41Tout d’abord, il est question d’une femme qui a voulu faire une carrière dramatique et publique dans le plus grand théâtre de son époque, la Comédie-Française, et dans une société où toute femme trop ambitieuse se heurtait au mur de préjugés misogynes des hommes de pouvoir, tels les acteurs royaux qui avaient du mal à accepter les pièces des femmes-auteures dans leur répertoire. De Gouges s’est pourtant déterminée à mener un vrai combat au nom de l’égalité de création artistique. « Les beaux-arts n’ont point de sexe ! 31», a-t-elle affirmé clairement à ce propos.

42En même temps, elle s’est engagée dans une lutte en tant qu’auteure injustement traitée et opprimée par une institution de l’Ancien Régime : elle a osé dénoncer ouvertement et publiquement les subterfuges des comédiens-français, ainsi que leur despotisme et les règles arbitraires dont ils usaient trop souvent. Elle a ainsi suivi la voie de Chénier, de Mercier, de Beaumarchais et des autres littérateurs qui travaillaient alors à abattre le monopole despotique du Théâtre-Français. « L’ouvrage reçu par le public n’appartient qu’au public, a-t-elle déclaré, puisqu’il le paie pour le représenter, et non pour que [les acteurs] aient l’insolence de le rendre à leur caprice et à leur volonté32 ».

43Qui plus est, elle a dû faire face à la critique acharnée de nombre de ses collègues littérateurs, dont Beaumarchais, qui veillaient à ce que personne ne les concurrence trop, et surtout pas les femmes.

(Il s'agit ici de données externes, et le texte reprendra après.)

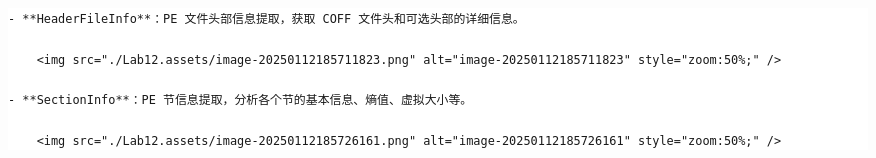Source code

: 	- **HeaderFileInfo**：PE 文件头部信息提取，获取 COFF 文件头和可选头部的详细信息。

		<img src="./Lab12.assets/image-20250112185711823.png" alt="image-20250112185711823" style="zoom:50%;" />

	- **SectionInfo**：PE 节信息提取，分析各个节的基本信息、熵值、虚拟大小等。

		<img src="./Lab12.assets/image-20250112185726161.png" alt="image-20250112185726161" style="zoom:50%;" />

Ils se plaisaient à voir en elles des êtres intellectuellement faibles, démunis de forces créatrices et de génie dramatique.

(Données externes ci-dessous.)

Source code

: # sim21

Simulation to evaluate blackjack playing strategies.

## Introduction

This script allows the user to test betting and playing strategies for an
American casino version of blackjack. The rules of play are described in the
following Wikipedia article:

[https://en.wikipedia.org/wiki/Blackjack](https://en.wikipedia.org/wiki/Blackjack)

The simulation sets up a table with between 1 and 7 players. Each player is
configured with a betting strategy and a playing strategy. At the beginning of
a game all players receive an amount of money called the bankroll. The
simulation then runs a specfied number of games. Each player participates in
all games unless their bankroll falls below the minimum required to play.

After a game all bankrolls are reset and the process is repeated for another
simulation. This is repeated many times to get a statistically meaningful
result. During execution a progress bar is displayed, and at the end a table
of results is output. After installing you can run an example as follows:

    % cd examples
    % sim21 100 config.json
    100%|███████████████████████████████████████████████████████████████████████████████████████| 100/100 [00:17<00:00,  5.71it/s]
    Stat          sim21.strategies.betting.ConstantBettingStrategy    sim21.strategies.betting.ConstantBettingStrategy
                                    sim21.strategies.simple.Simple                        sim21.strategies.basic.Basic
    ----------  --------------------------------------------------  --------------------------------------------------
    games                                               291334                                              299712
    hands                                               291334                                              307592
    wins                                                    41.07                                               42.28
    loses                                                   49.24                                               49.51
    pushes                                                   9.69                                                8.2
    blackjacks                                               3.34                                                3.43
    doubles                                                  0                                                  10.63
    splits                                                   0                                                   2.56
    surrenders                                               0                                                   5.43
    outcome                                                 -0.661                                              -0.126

44Frustrée et scandalisée par ses nombreuses mésaventures, ayant pris conscience de la place que les hommes réservaient aux femmes dans la société – et que les révolutionnaires n’allaient pas beaucoup changer –, de Gouges s’est enfin attaquée à tous les préjugés contre son sexe dans un texte majeur pour le combat émancipateur féministe, La Déclaration des droit de la femme et de la citoyenne de 1791, où elle déclare : « La femme naît et demeure libre et égale à l’homme en droits ».

45Mais surtout, le drame de cette histoire – et c’est là que réside le vrai scandale – tient à ce que cette bataille perdue l’a été à la fois pour les Noirs, pour la pièce, et pour de Gouges elle-même en tant que dramaturge et femme. Cette affaire autour d’Olympe de Gouges – et il y en aura beaucoup d’autres, non moins tumultueuses – montre combien la France était encore loin de la belle devise de la Révolution, qui prêchait « Liberté, Égalité et Fraternité » pour tous, mais pas pour toutes.

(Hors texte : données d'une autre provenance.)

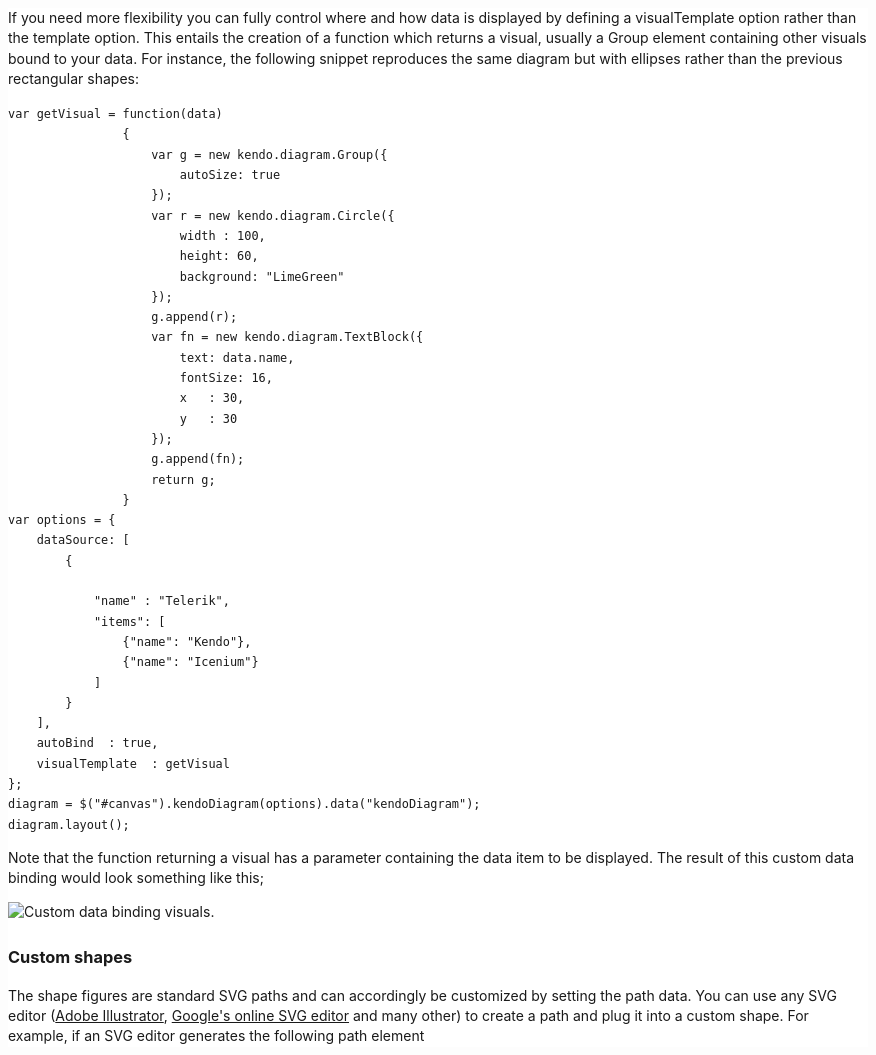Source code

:If you need more flexibility you can fully control where and how data is displayed by defining a visualTemplate option rather than the template option. This entails the creation of a function which returns a visual, usually a Group element containing other visuals bound to your data. For instance, the following snippet reproduces the same diagram but with ellipses rather than the previous rectangular shapes:

	var getVisual = function(data)
					{
					    var g = new kendo.diagram.Group({
					        autoSize: true
					    });
					    var r = new kendo.diagram.Circle({
					        width : 100,
					        height: 60,
					        background: "LimeGreen"
					    });
					    g.append(r);
					    var fn = new kendo.diagram.TextBlock({
					        text: data.name,
					        fontSize: 16,
					        x   : 30,
					        y   : 30
					    });
					    g.append(fn);
					    return g;
					}
	var options = {
	    dataSource: [
	        {
	
	            "name" : "Telerik",
	            "items": [
	                {"name": "Kendo"},
	                {"name": "Icenium"}
	            ]
	        }
	    ],
	    autoBind  : true,
	    visualTemplate  : getVisual
	};
	diagram = $("#canvas").kendoDiagram(options).data("kendoDiagram");
	diagram.layout();

Note that the function returning a visual has a parameter containing the data item to be displayed.
The result of this custom data binding would look something like this;

![Custom data binding visuals.](GetVisual.PNG)


### Custom shapes

The shape figures are standard SVG paths and can accordingly be customized by setting the path data. You can use any SVG editor ([Adobe Illustrator](http://blogs.adobe.com/webplatform/2013/07/30/exporting-svg-from-adobe-illustrator-cc/ "Export SVG in Adobe Illustrator."), [Google's online SVG editor](https://code.google.com/p/svg-edit/ "SVG Edit.") and many other) to create a path and plug it into a custom shape. For example, if an SVG editor generates the following path element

46Certes, de Gouges n’avait pas un caractère facile : dans ses actes, elle était têtue, prétentieuse, orgueilleuse, voire arrogante et impertinente ; elle s’échauffait vite et se plaignait trop. Mais aurait-elle pu faire autrement ? Elle qui était femme en quête de reconnaissance et qui montrait au grand jour ses ambitions littéraires et politiques, devait faire face à un système social et institutionnel qui voyait en elle, avant tout, une femme, c’est-à-dire un être inférieur à tous points de vue, et pas une auteure ou une publiciste. Forte de sa parole courageuse et de son énergie inépuisable, elle a su braver les hommes qui opposaient d’innombrables obstacles à sa carrière. Et elle en a payé le prix ultime.